In the forum thread on alternative Necron parts, which shop does Storm of Iron say stocks colored tubes?
Top of SOURCE TEXT
# Alternative Necron parts.



## Khorne's Fist (Jul 18, 2008)

I'm planning on starting a necron army for the 2011 army challenge, but I really hate all the green. I'm looking for websites that sell alternative coloured tubing for the weapons, and while I've seen them before I can't find them anywhere. Can anyone help me?


----------



## Storm of Iron (Nov 18, 2010)

Bits and kits stock coloured tubes, hope this helps.
http://www.bitsandkits.co.uk/plastruct-styrene-clear-coloured-plastic-rod-c-293_686.html?sesid=43ige74e7i4es2qtvbnq54d480

SoI


----------



## Djinn24 (Jan 12, 2008)

http://www.plastruct.com/


----------



## The Son of Horus (Dec 30, 2006)
Bottom of SOURCE TEXT
Top of STORED DATA
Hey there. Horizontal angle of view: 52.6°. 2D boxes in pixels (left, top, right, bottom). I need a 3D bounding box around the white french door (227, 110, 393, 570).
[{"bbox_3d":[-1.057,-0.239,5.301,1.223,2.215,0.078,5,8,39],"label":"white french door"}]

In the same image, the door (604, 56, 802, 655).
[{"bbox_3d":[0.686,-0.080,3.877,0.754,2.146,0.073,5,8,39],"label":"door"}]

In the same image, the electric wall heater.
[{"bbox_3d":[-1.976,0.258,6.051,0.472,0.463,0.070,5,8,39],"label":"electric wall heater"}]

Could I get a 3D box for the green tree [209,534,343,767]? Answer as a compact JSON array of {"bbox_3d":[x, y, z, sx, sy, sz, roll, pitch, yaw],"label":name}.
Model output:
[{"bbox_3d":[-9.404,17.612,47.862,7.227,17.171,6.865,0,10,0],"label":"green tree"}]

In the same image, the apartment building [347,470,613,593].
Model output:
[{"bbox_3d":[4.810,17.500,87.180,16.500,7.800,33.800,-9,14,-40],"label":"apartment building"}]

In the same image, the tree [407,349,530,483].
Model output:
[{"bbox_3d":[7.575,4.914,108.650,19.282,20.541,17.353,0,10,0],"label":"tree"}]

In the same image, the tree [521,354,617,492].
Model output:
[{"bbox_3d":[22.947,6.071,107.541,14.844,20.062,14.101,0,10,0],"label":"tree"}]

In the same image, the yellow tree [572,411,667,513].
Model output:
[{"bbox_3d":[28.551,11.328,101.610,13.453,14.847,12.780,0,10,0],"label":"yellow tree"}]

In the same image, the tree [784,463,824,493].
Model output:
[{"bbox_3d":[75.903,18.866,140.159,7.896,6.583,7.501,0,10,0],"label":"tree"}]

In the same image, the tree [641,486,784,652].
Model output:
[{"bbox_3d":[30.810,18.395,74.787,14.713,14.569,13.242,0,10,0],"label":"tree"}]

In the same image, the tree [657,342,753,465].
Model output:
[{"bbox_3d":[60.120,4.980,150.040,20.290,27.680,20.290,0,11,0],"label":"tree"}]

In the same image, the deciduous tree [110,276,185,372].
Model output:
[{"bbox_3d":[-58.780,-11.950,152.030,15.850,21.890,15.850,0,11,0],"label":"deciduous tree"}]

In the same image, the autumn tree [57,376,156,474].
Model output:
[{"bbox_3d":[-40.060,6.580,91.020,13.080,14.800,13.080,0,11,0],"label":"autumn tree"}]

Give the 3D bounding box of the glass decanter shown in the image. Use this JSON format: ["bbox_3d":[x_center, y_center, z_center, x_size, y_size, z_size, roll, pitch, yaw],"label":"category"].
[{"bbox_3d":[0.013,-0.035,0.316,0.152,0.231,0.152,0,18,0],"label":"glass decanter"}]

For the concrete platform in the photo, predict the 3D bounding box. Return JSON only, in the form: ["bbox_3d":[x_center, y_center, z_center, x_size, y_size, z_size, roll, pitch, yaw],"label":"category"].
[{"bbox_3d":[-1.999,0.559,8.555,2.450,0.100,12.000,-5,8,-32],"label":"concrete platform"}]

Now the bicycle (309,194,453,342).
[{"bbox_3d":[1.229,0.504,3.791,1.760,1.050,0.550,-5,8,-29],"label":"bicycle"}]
Bottom of STORED DATA
• [EXPECTED OUTPUT]:
Bits and kits